Tuesday, October 7, 2008

Making Choices

People choose to communicate the way they do. People choose to be direct or evasive; up front or underhanded; truthful or deceptive; insulting or kind. (I was going to include "serious or funny" in that list but from my first-hand experience I know people can try to be funny, yet end be taken seriously or, even worse, not funny.) The national debates and day-to-day speech making currently underway are a case in point. As has been feared, given the history of the last few presidential campaigns in particular, things are beginning to get nasty. Charges of being unpatriotic,dishonest, and corrupt are being tossed about with as much zing as a tennis ball in the final set of Wimbledon.

Arguably, presidential elections should bring out the best in all of us, including the candidates. President of the United States is the most powerful position in the world and deserves more than people who are willing to lie and mislead their way into it.
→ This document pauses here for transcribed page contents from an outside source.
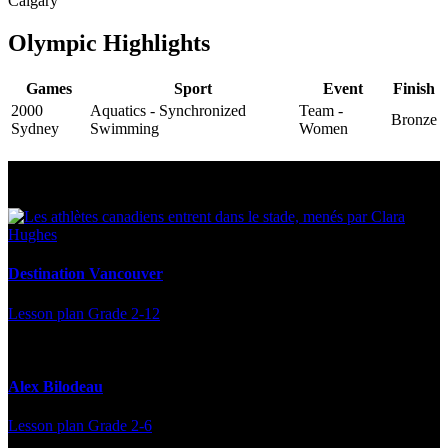
Calgary
Olympic Highlights
Games
Sport
Event
Finish
2000
Aquatics - Synchronized
Team -
Bronze
Sydney
Swimming
Women
Multi Post - Athlete
Destination Vancouver
Lesson plan
Grade 2-12
Alex Bilodeau
Lesson plan
Grade 2-6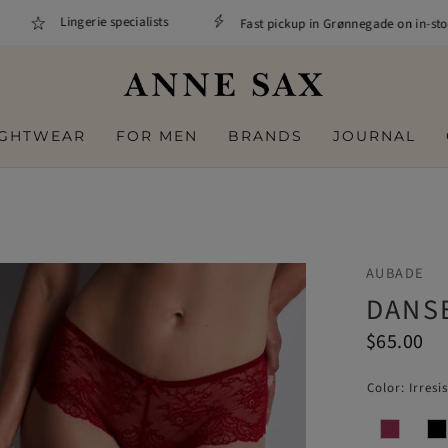
Lingerie specialists
Fast pickup in Grønnegade on in-stock 
IGHTWEAR
FOR MEN
BRANDS
JOURNAL
AUBADE
DANSE
$65.00
Color:
Irresi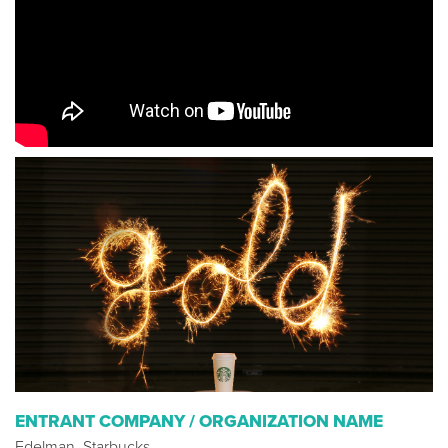
ENTRANT COMPANY / ORGANIZATION NAME
Edelman, Starbucks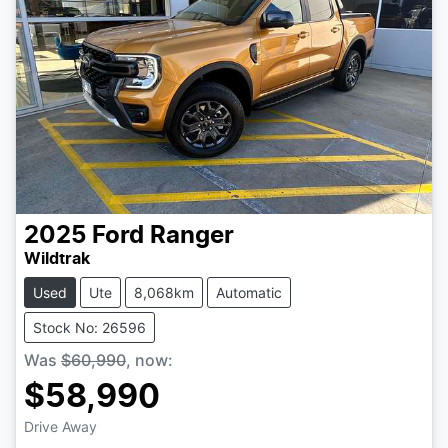
2025
Ford
Ranger
Wildtrak
Used
Ute
8,068km
Automatic
Stock No: 26596
Was
$60,990
,
now
:
$58,990
Drive Away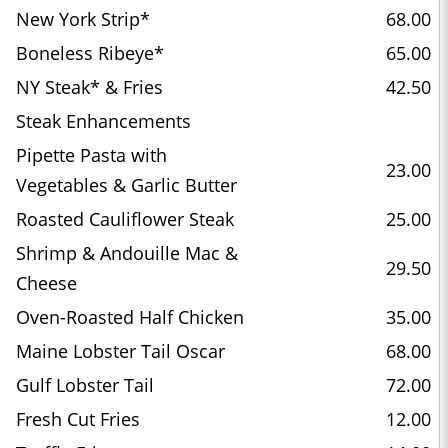
New York Strip*
68.00
Boneless Ribeye*
65.00
NY Steak* & Fries
42.50
Steak Enhancements
Pipette Pasta with
23.00
Vegetables & Garlic Butter
Roasted Cauliflower Steak
25.00
Shrimp & Andouille Mac &
29.50
Cheese
Oven-Roasted Half Chicken
35.00
Maine Lobster Tail Oscar
68.00
Gulf Lobster Tail
72.00
Fresh Cut Fries
12.00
Does any one doubt that we the people deserve more than that, too? Yet in campaign after campaign we seem to accept less-than-decent behavior of candidates and, in some cases, support it. Why do we do that? As ones who are on the receiving end of the messages being sent to us, we need to be more strict in our assessment of those who seek to represent us on the national and international scene.
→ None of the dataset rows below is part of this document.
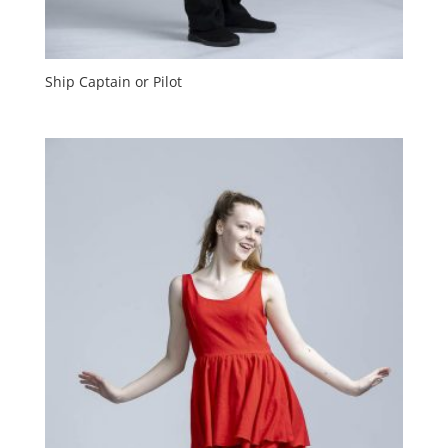
Ship Captain or Pilot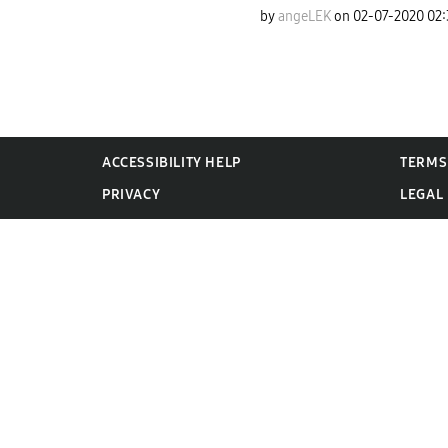
by
angeLEK
on
‎02-07-2020
02
ACCESSIBILITY HELP
TERMS
PRIVACY
LEGAL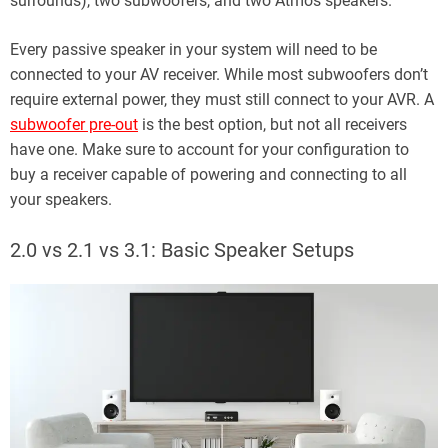
surrounds), two subwoofers, and two Atmos speakers.
Every passive speaker in your system will need to be
connected to your AV receiver. While most subwoofers don’t
require external power, they must still connect to your AVR. A
subwoofer pre-out
is the best option, but not all receivers
have one. Make sure to account for your configuration to
buy a receiver capable of powering and connecting to all
your speakers.
2.0 vs 2.1 vs 3.1: Basic Speaker Setups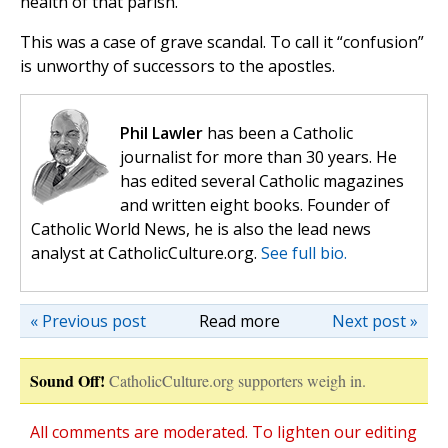
health of that parish.
This was a case of grave scandal. To call it “confusion”
is unworthy of successors to the apostles.
Phil Lawler
has been a Catholic
journalist for more than 30 years. He
has edited several Catholic magazines
and written eight books. Founder of
Catholic World News, he is also the lead news
analyst at CatholicCulture.org.
See full bio.
« Previous post
Read more
Next post »
Sound Off!
CatholicCulture.org supporters weigh in.
All comments are moderated. To lighten our editing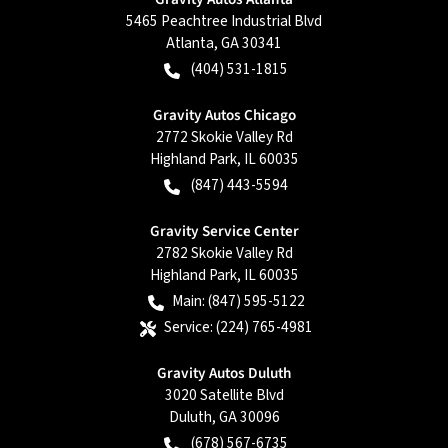
5465 Peachtree Industrial Blvd
Atlanta
,
GA
30341
(404) 531-1815
Gravity Autos Chicago
2772 Skokie Valley Rd
Highland Park
,
IL
60035
(847) 443-5594
Gravity Service Center
2782 Skokie Valley Rd
Highland Park
,
IL
60035
Main:
(847) 595-5122
Service:
(224) 765-4981
Gravity Autos Duluth
3020 Satellite Blvd
Duluth
,
GA
30096
(678) 567-6735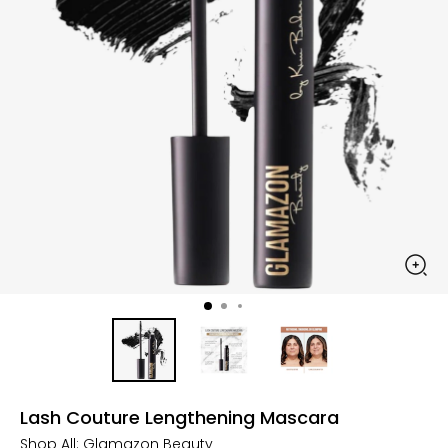
Lash Couture Lengthening Mascara
Shop All:
Glamazon Beauty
Constantly, the hope is stated that our nation needs another Lincoln or Washington at its helm. Yet when is the last time we demanded that candidates possess the qualities that we attribute to those two former giants in American history? Looking back at American television, it was once observed that programmers do not give people what they want. Instead people accept what is given them. Perhaps we the people should begin communicating the candidates we really wantas opposed to accepting those who step out behind the curtain each election cycle.